TESTO DEL DOCUMENTO:
Anche lei ha temuto negli scorsi anni...
«Per fortuna ne sono uscito e oggi sto bene».


Come definirebbe oggi il suo stile di vita?
«Sano, ma senza integralismi. Da 14 anni ho smesso di fumare, ed è stato uno dei momenti più importanti della mia vita. Da 30 anni non mangio carne».


Qual è il suo luogo del cuore a Treviso?
«Ho riscoperto la mia città, la amo molto. Sta ritornando bella con i suoi bacari, ritrovo una vita che mi mancava dagli anni Sessanta. Treviso per me non deve essere 2.0, ma conservare quell’anima di rivoli d’acqua e mulini, deve andare un po’ piano. Treviso è gioia, piacere, gusto. Oggi il mio luogo del cuore è il Teatro Mario Del Monaco. Perché lì ho visto nascere quello che per me è un figlio, Casanova Opera Pop».


Il titolo debutta il 21 gennaio al Teatro Malibran di Venezia.
«Ma a fine febbraio saremo 4 giorni al Teatro Mario Del Monaco. Ci tenevo a farlo qui, nel teatro dove Casanova è nato. Voglio coinvolgere la città che amo e mi ama, vorrei regalare quattro sere di magia a Treviso. E’ un sogno che diventa realtà».

CONSEGNE:
(1) Cita testualmente dall'intervista il passo che comincia con «Come definirebbe oggi» e finisce con «Malibran di Venezia.».
(2) Traduci in inglese questa frase dell'intervista: «Oggi il mio luogo del cuore è il Teatro Mario Del Monaco.»

VOCI ELENCATE:
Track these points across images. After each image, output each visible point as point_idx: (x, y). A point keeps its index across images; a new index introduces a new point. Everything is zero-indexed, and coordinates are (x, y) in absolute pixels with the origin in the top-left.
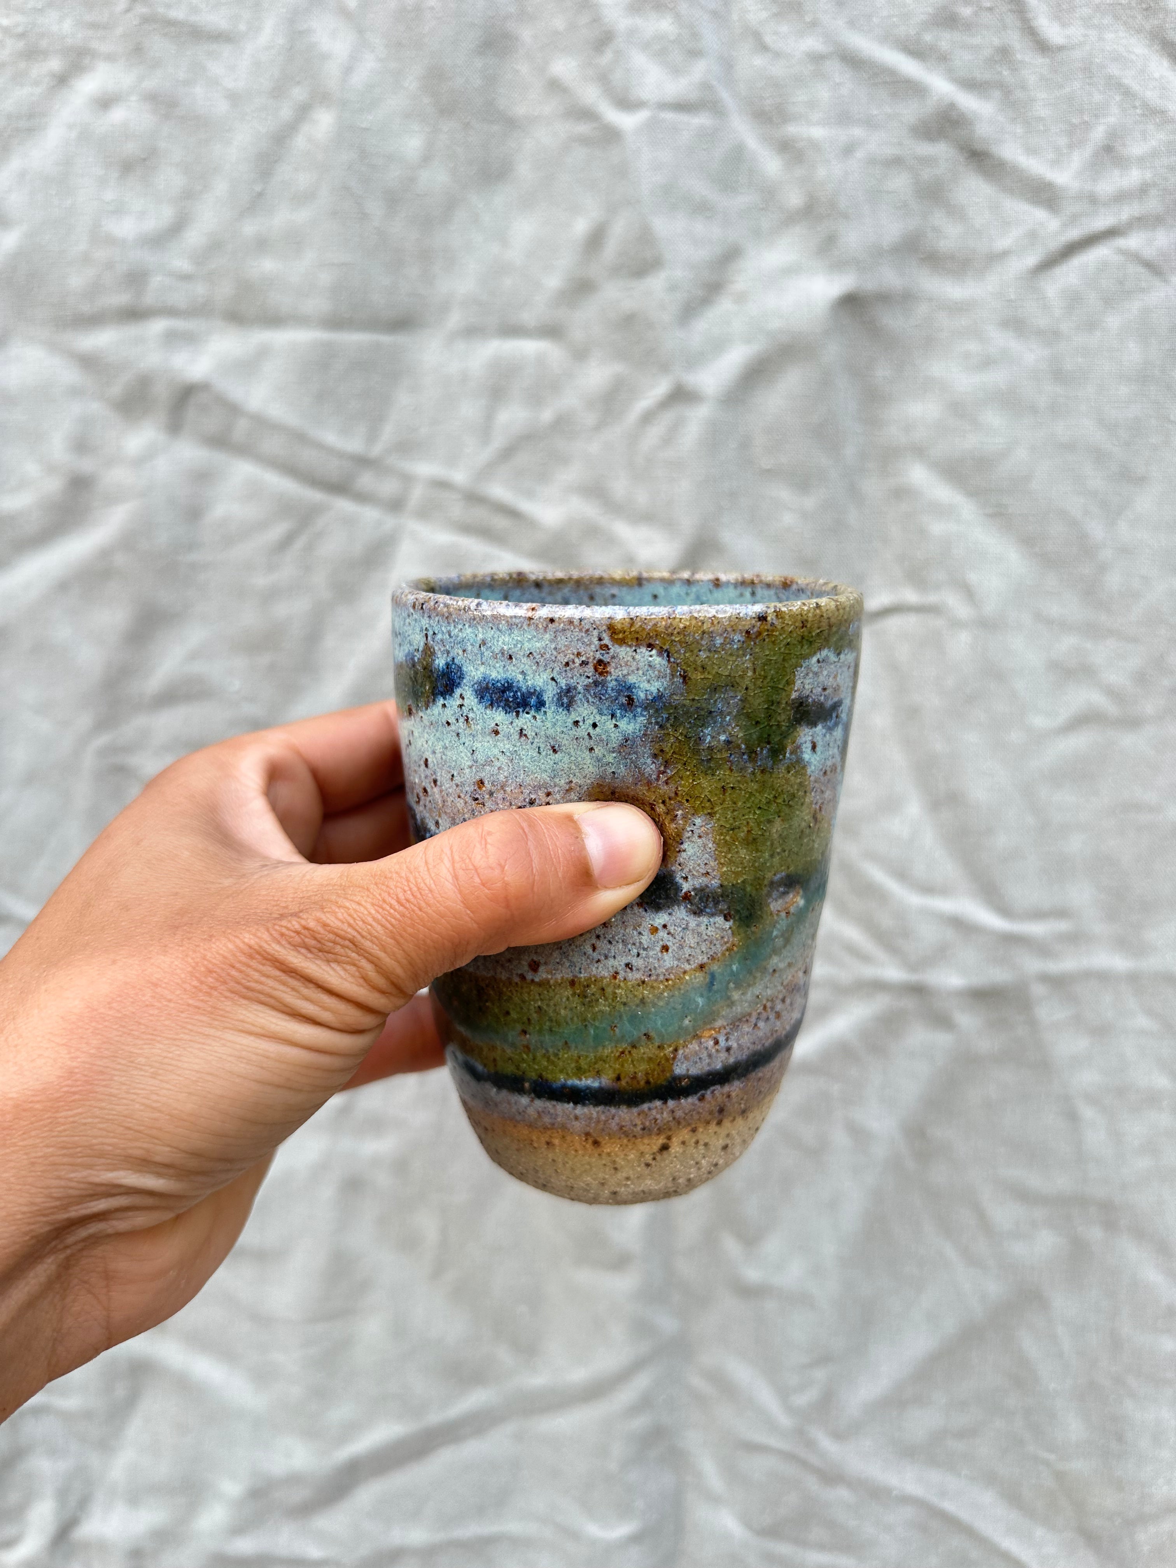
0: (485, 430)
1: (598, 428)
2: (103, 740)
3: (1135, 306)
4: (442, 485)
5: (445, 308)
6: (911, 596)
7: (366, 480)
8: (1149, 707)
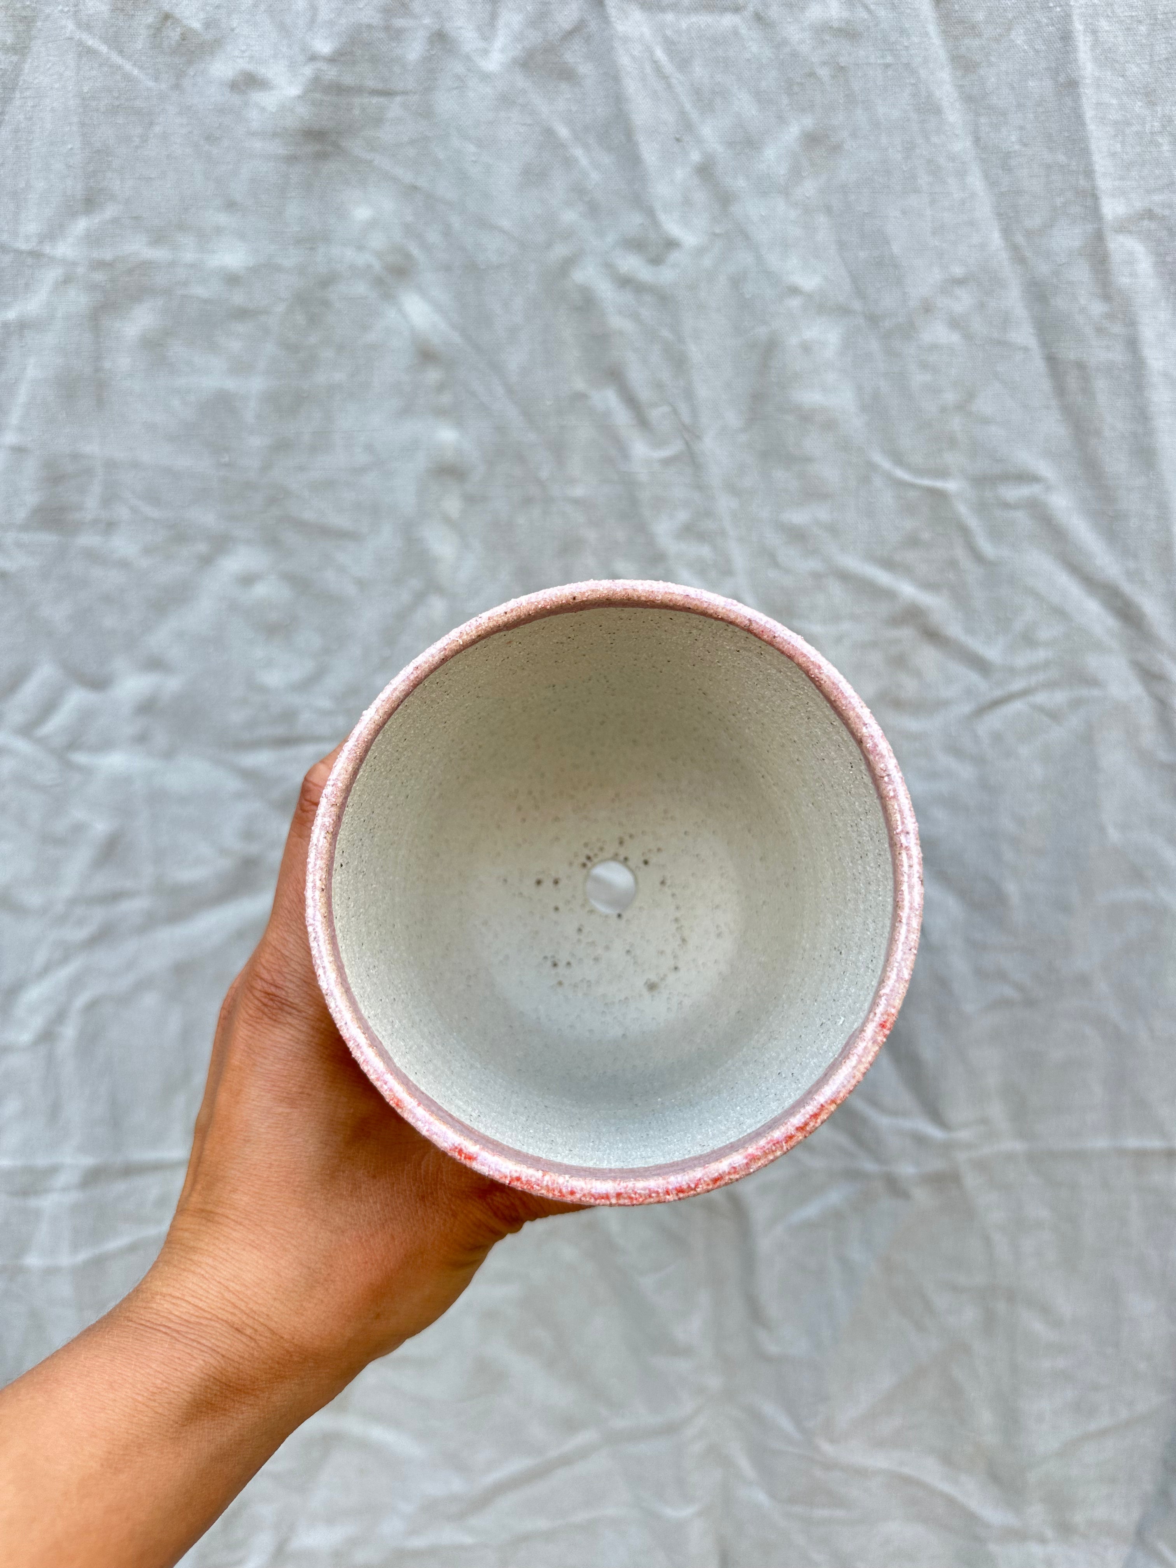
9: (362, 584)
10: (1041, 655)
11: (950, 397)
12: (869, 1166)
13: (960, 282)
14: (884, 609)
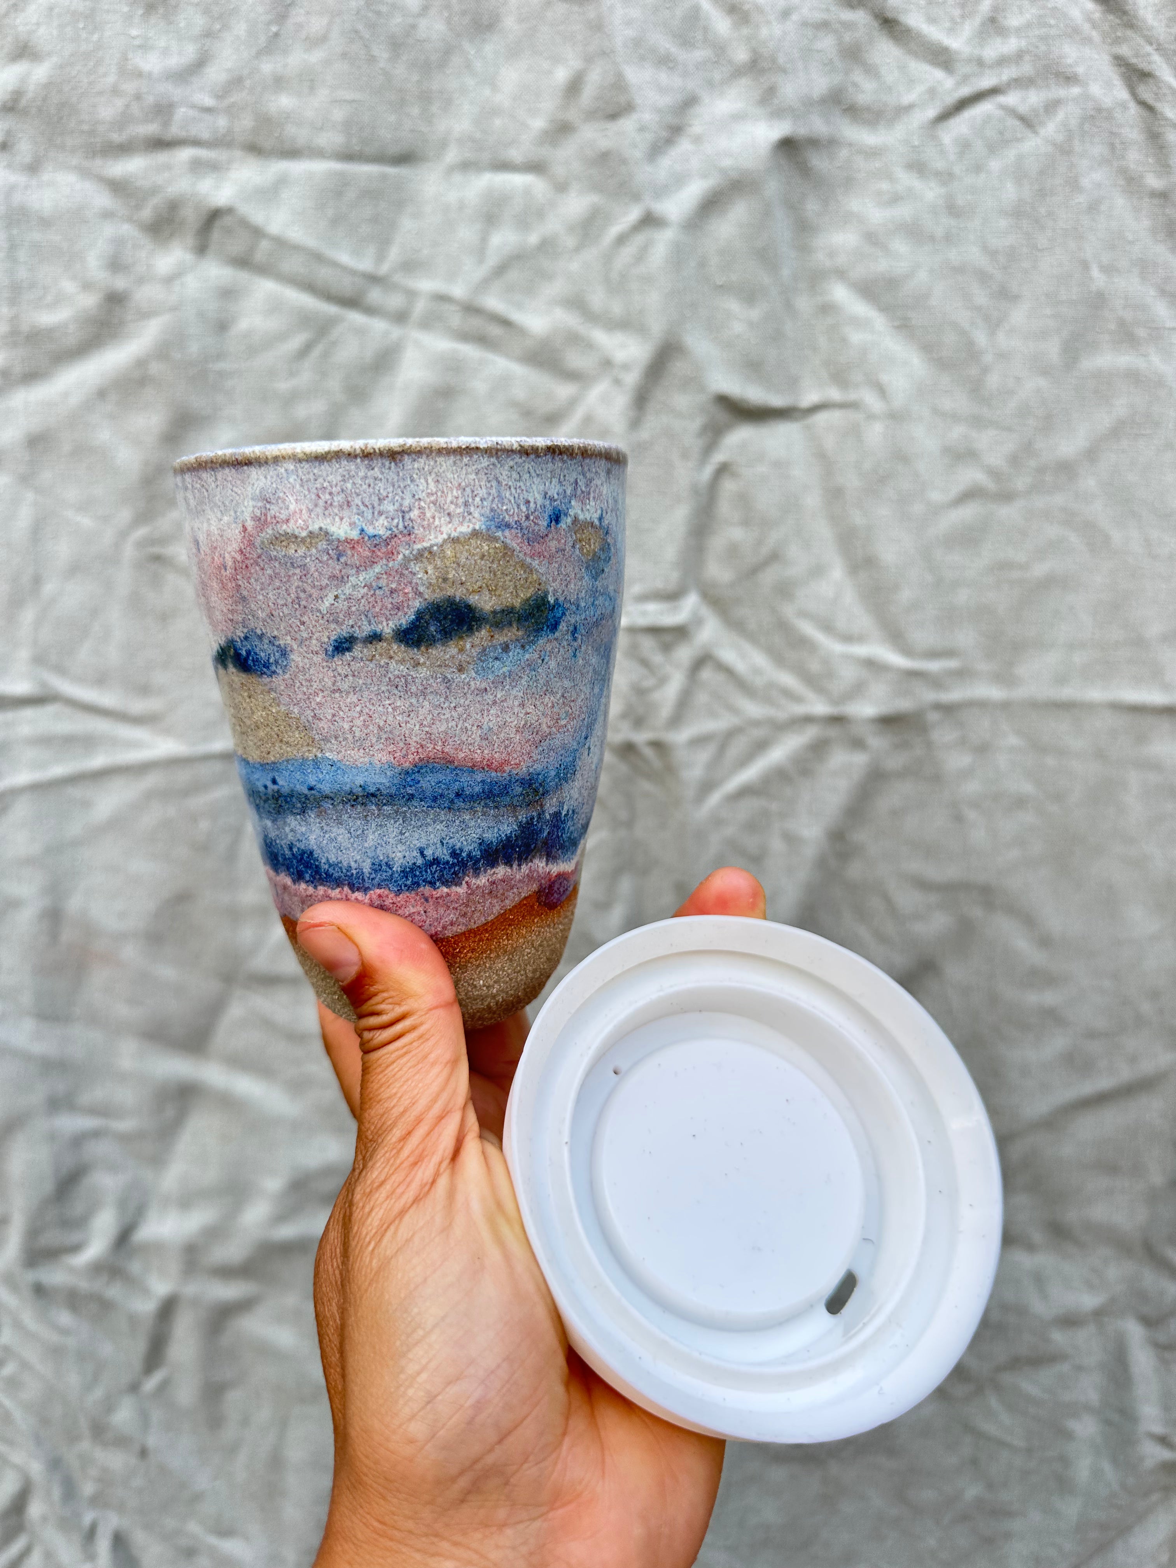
0: (480, 251)
1: (578, 249)
2: (141, 532)
3: (1011, 154)
4: (442, 298)
5: (443, 144)
6: (834, 394)
7: (375, 295)
8: (1021, 483)
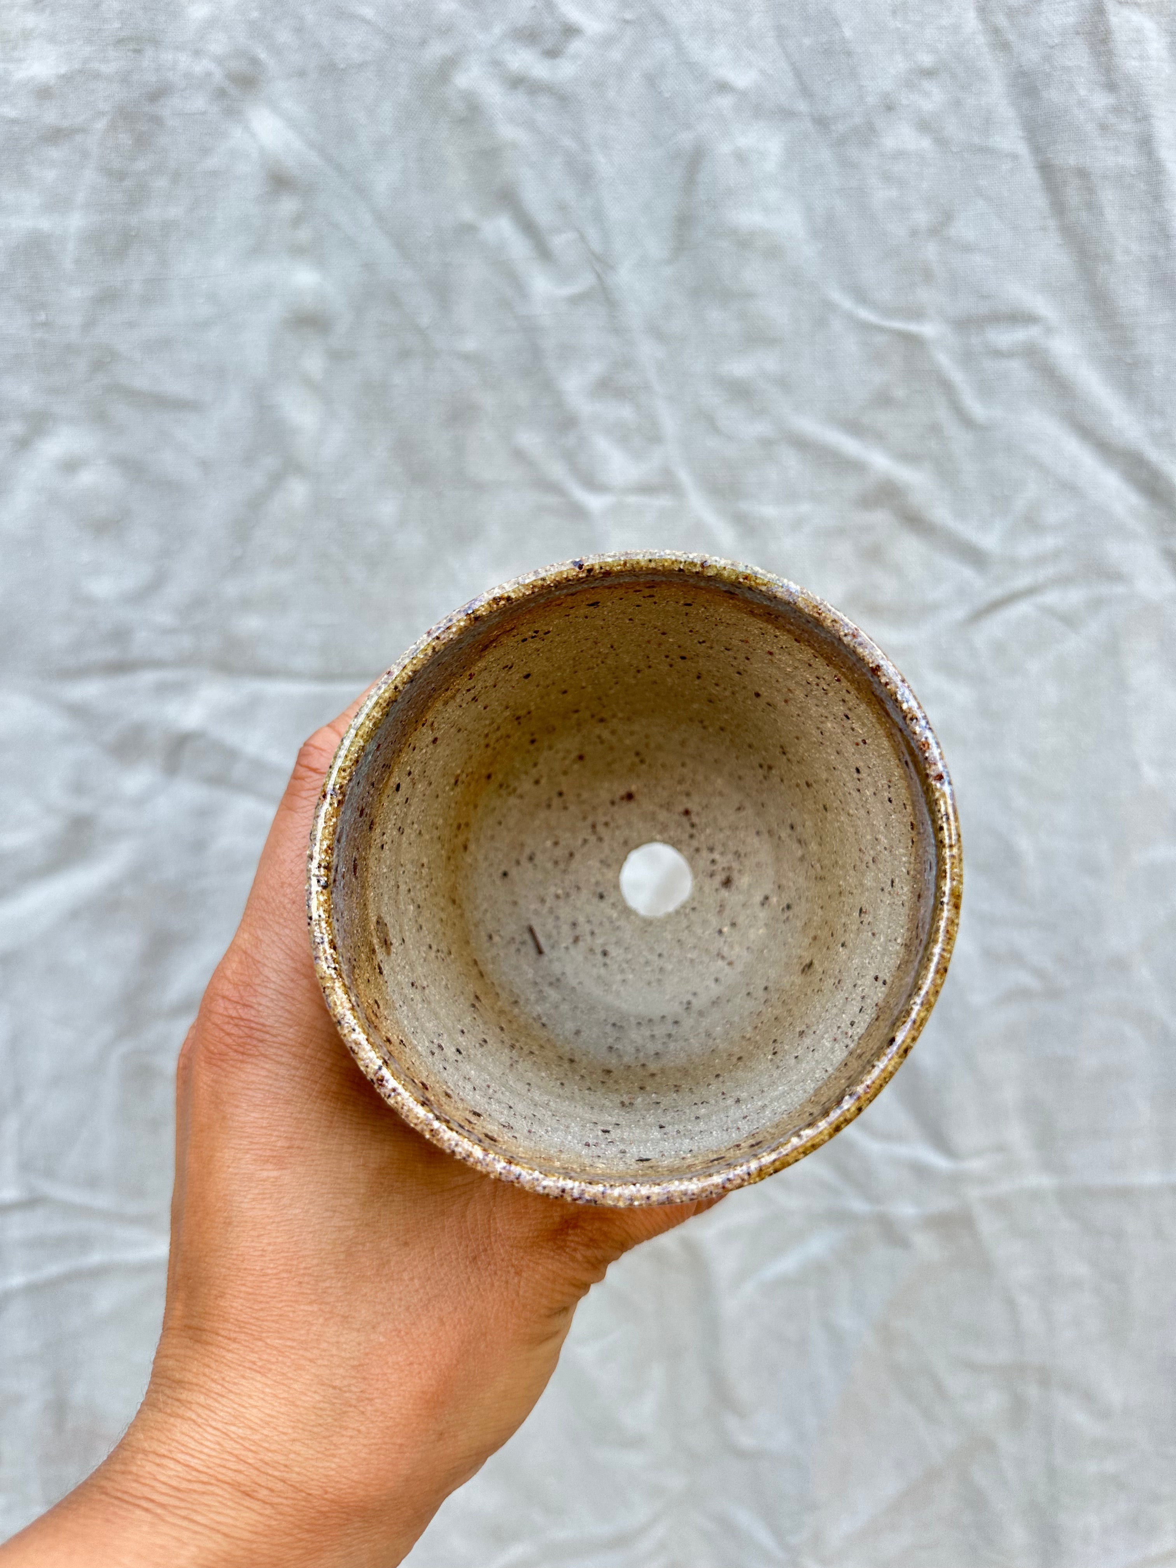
9: (205, 465)
10: (1050, 542)
11: (922, 218)
12: (858, 1205)
13: (929, 73)
14: (852, 486)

SOLUZIONI:
(1)
Come definirebbe oggi il suo stile di vita?
«Sano, ma senza integralismi. Da 14 anni ho smesso di fumare, ed è stato uno dei momenti più importanti della mia vita. Da 30 anni non mangio carne».


Qual è il suo luogo del cuore a Treviso?
«Ho riscoperto la mia città, la amo molto. Sta ritornando bella con i suoi bacari, ritrovo una vita che mi mancava dagli anni Sessanta. Treviso per me non deve essere 2.0, ma conservare quell’anima di rivoli d’acqua e mulini, deve andare un po’ piano. Treviso è gioia, piacere, gusto. Oggi il mio luogo del cuore è il Teatro Mario Del Monaco. Perché lì ho visto nascere quello che per me è un figlio, Casanova Opera Pop».


Il titolo debutta il 21 gennaio al Teatro Malibran di Venezia.

(2) Today my favorite place is the Teatro Mario Del Monaco.